電話の相手は、ホテルに勤めていた女性だった。人と接する職業についているからこそ、その反応が恐ろしいということもわかる。

「もう放送されてしまったものは、我々の意図と違う受け取り方をされてしまったことで、それは残念なことでもありますが、来週以降の回で放送される内容ももう一度見直してみるつもりではいます。不十分だった箇所にテロップを付け加えたり、ナレーションを追加することも検討していますが、どうされますか?」
『……申し訳ないんですが……』
「わかりました。こちらも残念ですが、決して後ろ向きな理由で取りやめるわけではありません。新しい生活に向けて、エールを送りたいことに変わりはありません。もし、何かあるようでしたらいつでも番組までご連絡お願いいたします」
『はい。スミマセン。せっかく……』

申し訳ないよりも、怯えた電話の相手に申し訳ない気持ちでいっぱいになりながら、リカは電話を切った。周りにいたスタッフからため息が漏れる。
こうしたことは少なからずある。どうしても仕方がない。ただ、仕方がないからと言って、何もしないでいるわけにはいかなかった。

「確認が取れた方、状況、報告ください!」

リカが声をかけると、電話確認の終わったものから珠輝が取りまとめに立って、リストを持ってきた。

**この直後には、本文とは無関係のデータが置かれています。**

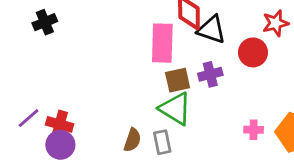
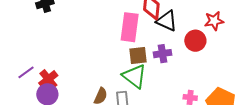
red cross: (60, 124) -> (48, 79), turned 30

「四人ほど、断られました。2週分は、何とかなりますけど、その次の週は……。代わりの取材を受けてくれる方をまた探さないと」
「わかった。候補を探そう。こうなる可能性もあったから、初めに取材対象をピックアップしたリスト残してあったよね?確認して、明日の会議にはかけられるように、今日中にまとめるよ」
「わかりました」

3月いっぱいまで、週一の特集コーナーである。リカは1か月分のスケジュールと内容の構成を自分のパソコンで開くと、抜けてしまった分と全体の流れを読み直し始めた。